El protagonista -que hace de ajustado narrador en off-, interpretado con nota por Samuel Galiardo -un actor de 25 años desconocido hasta ahora- es el culpable de que se desencadene el conflicto pero también el responsable de que se resuelva. Y para ello se acompaña de otros amigos del grupo de rock, interpretados por el ganador del Goya al actor revelación por 7 vírgenes Jesús Carroza -Esteban-, Rocío Peláez -María- y Alejandro Astola -el vocalista muerto de un disparo. Un papel esencial en la cinta tiene Juanfra Juárez, disminuido psíquico que hace de hermano del prota y que con sus obsesión de ser torero y sus ingenuas apreciaciones dota a la historia de una pátina rotunda entre lo que supone de entrañable, literalmente, y lo que supone de símbolo del afán de superación humano. La película cuenta también con actores veteranos como Juan Carlos Sánchez, Manuel Monteagudo, Sebastián Haro o Álex O'Dogherty como actor invitado.

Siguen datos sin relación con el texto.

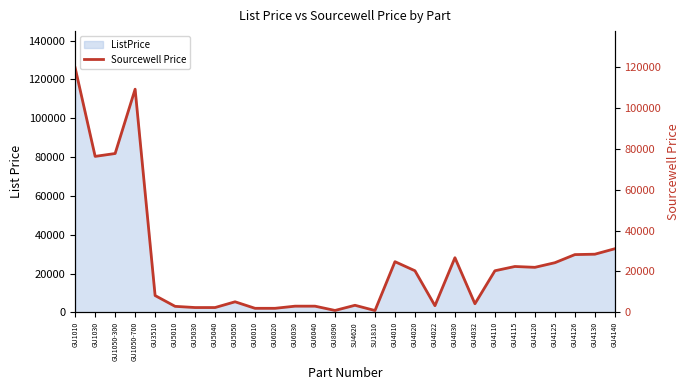

How many points are lower than both their immediate neighbors (excluding endpoints)?

6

El mundo cuadrado al que hace alusión el título es literalmente cuadrado porque se trata de una de las parcelas señaladas con esa forma geométrica desde la colonización de las marismas del Guadalquivir a mediados del siglo pasado -algo así como los poblados de San Leandro o Marismillas, por ejemplo-, al modo como se hizo en la colonización africana, con escuadra y cartabón. Un cuadrado irresoluto de Rubik, omnipresente hasta el final, funciona muy bien como metáfora de esa cuadratura como problema que el abuelo del protagonista -espectacular Juan Carlos Sánchez- le explicará en una de las mejores secuencias de la cinta, trazando con un palo un cuadrado sobre la tierra, a orillas del Guadalquivir y abrazando al nieto en pleno punto de inflexión de la historia. Ésta trascurre ya en los años 90, pero sigue teniendo algo de la injusticia de los santos inocentes de Delibes -llevados al cine por Mario Camus- y algo del oscurantismo del Obabakoak de Atxaga -hecha película por Montxo Armendáriz.

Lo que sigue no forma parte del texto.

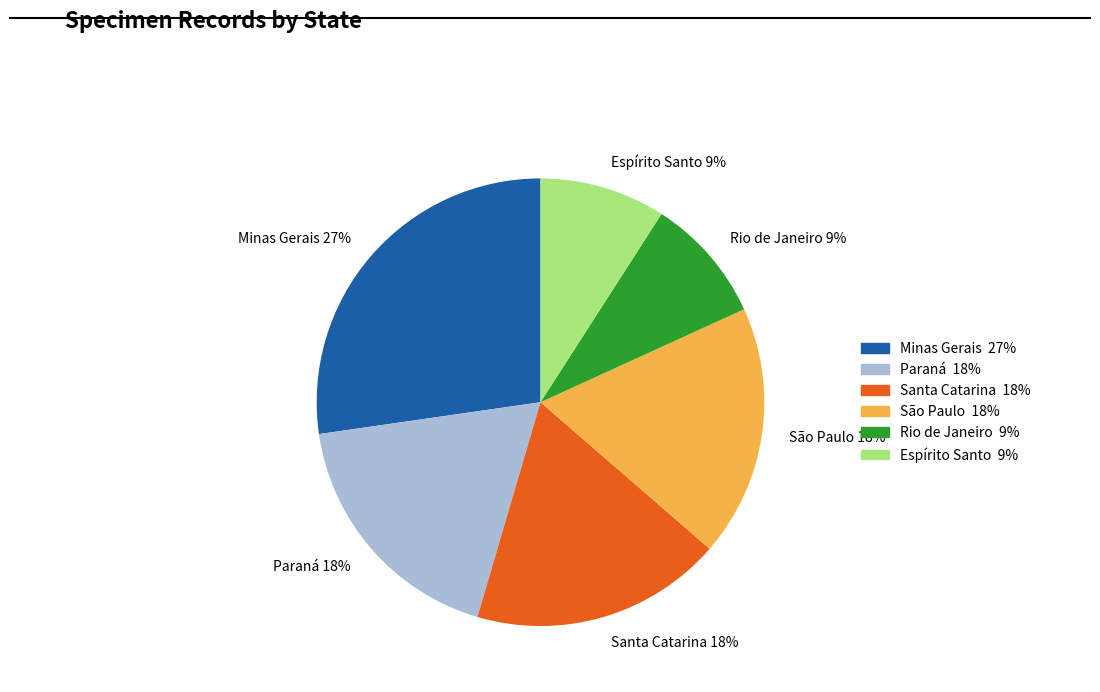

Is it true that Paraná is 23% of the pie?

False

La película, que tal vez adolezca de completos efectos especiales -y a veces innecesarios- o de algunas resoluciones del guión verosímiles o libres de maniqueísmo pero que cuenta con justificación en sus escasos 800.000 euros de presupuesto, tiene gancho porque en rigor es una película del maltrato a todos los niveles: el maltrato social ejercido por los más fuertes y el maltrato doméstico en cualquiera de sus aristas -de los machos ibéricos hacia sus mujeres o de las generaciones intermedias hacia sus opacos mayores. Con todo, el mayor drama de la cinta no está dentro de ella, sino fuera, en el descubrimiento por parte del espectador de que ese desgraciado mundo de gente asustada por su falta de mundología y educación no está ni tan lejos por el pasado -hechos reales ocurridos en los años 90- ni por el futuro, a la sombra de tantos recortes sobre recortes en materia educativa para construir, otra vez, un mundo cuadrado de jóvenes sin posibilidad de escapatoria, controlados como siempre por ese fluido caciquil de señores que van y vienen, privilegiadamente, a la luz de la luna llena.